A comparative study of the in vitro antitumor effect of mannose-doxorubicin conjugates with different linkers.

In this work, five Man-DOX conjugates with different linkers were developed for targeted DOX delivery. The five Man-DOX conjugates with different linkers were characterized by 1 H NMR, HRMS, HPLC, UV-vis, and fluorescence spectroscopy. Man-Suc-DOX, Man-TDG-DOX, and Man-DG-DOX can self-assemble into near-spherical nanoparticles with hydrodynamic diameters of 150-200 nm and negative zeta potentials in deionized water, whereas Man-SS-DOX and Man-SeSe-DOX are hardly dispersed in deionized water.
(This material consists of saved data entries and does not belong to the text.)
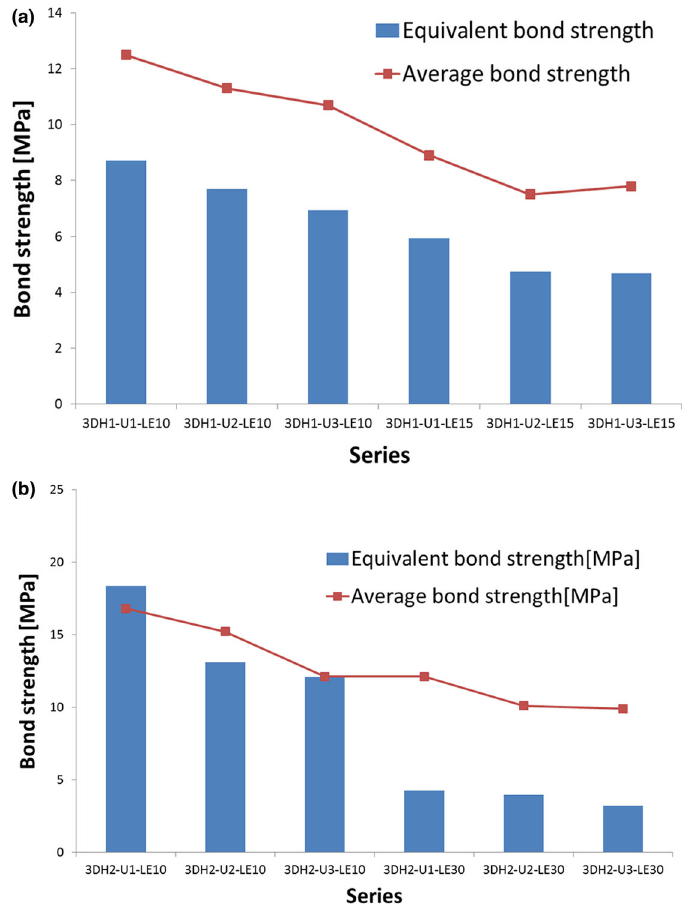
Fig. 8 Effect of W/B ratio on the bond strength of a 3DH1 fibres, b 3DH2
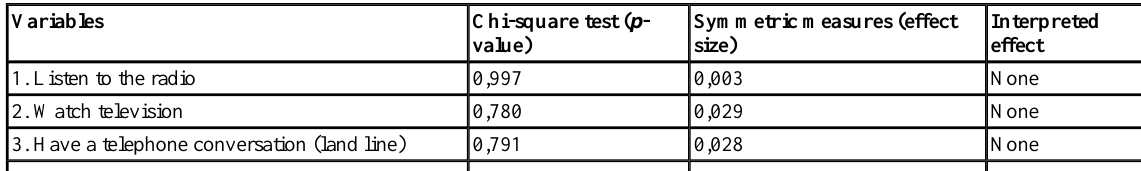
Table 2 Effect of gender on the ICT access and usage patterns of alumni of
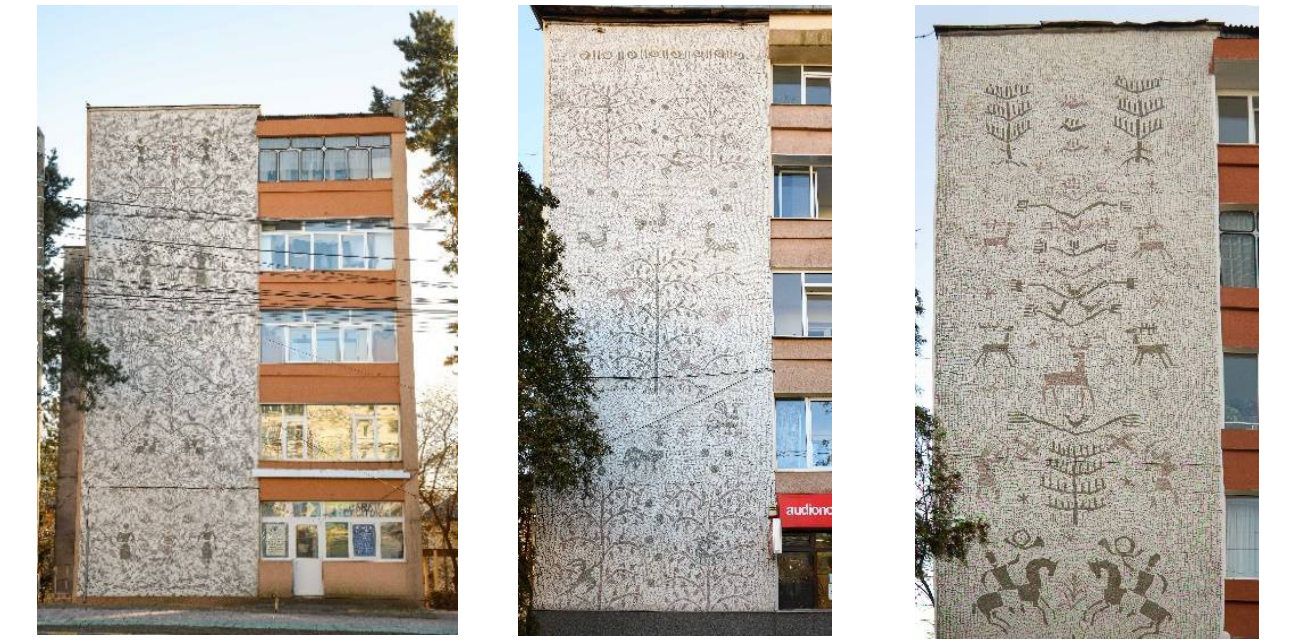
Figure 2. Mosaics on the “H blocks”: “Wedding”, “Forest”, “Hunting”. (Source: Petru Palamar).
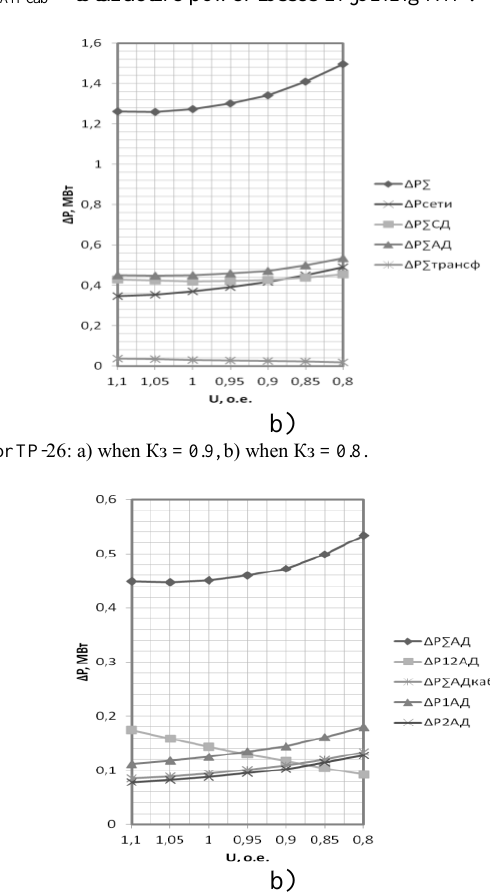
Fig. 3.Statistical characteristics of losses active power in AM: а) when Кз = 0.9 b) when Кз = 0.8.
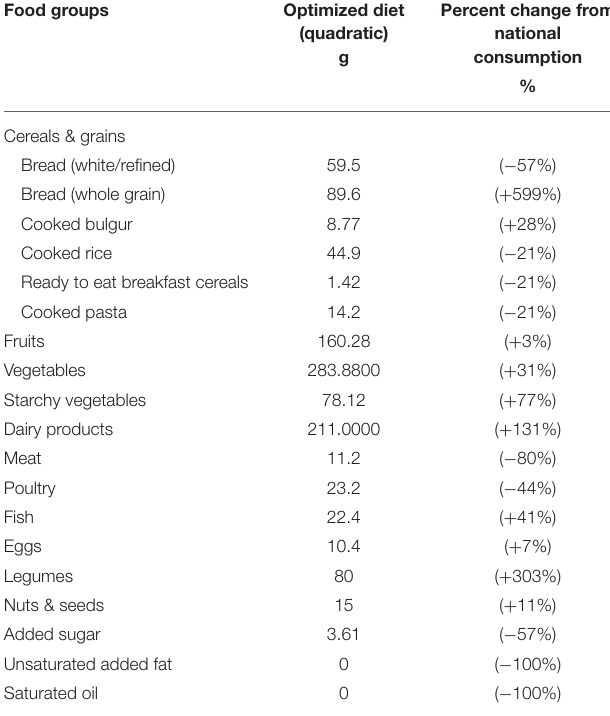
TABLE 5 | Results of the optimization calculations, with the percent change from national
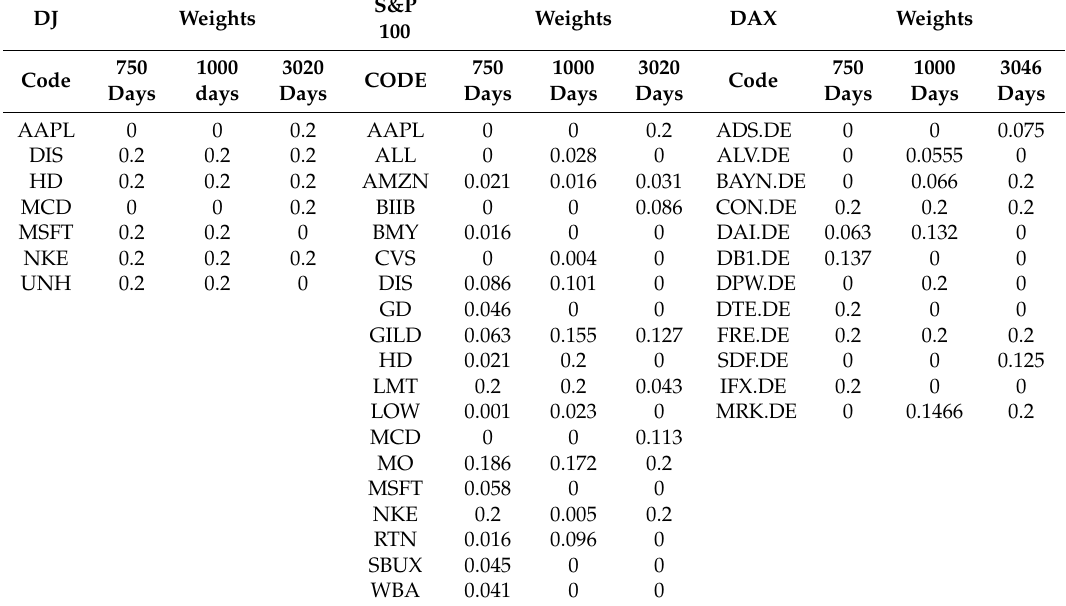
Table A1. Weights of SSD constrained portfolios at the last month of the out-of-sample period and weights with all in-sample data. Stocks with zero positions for all periods (750, 1000 and 3020 days for DJ and S&P 100 and 750, 1000 and 3046 days for DAX) are skipped.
The self-assembly behaviors of Man-Suc-DOX, Man-TDG-DOX, and Man-DG-DOX were studied by dissipative particle dynamics simulation and the results show that Man-Suc-DOX, Man-TDG-DOX, and Man-DG-DOX all self-assemble into spherical particles with Man and linkers on the surfaces and DOX in the interiors. The in vitro drug release study shows that Man-Suc-DOX, Man-TDG-DOX, and Man-DG-DOX exhibit limited drug release, while Man-SS-DOX and Man-SeSe-DOX exhibit glutathione-responsive drug release. The cellular uptake study shows that Man-DG-DOX exhibits the highest cellular uptake amount on HepG2 cells. Finally, Man-DG-DOX exhibits the best in vitro antitumor effect against HepG2 cells among the five Man-DOX conjugates with different linkers. Although the in vitro antitumor activity of Man-DG-DOX is still lower than free DOX, Man-DG-DOX shows significant selectivity toward HepG2 cells. Man-DG-DOX might achieve selective DOX delivery for mannose receptor overexpressed tumors.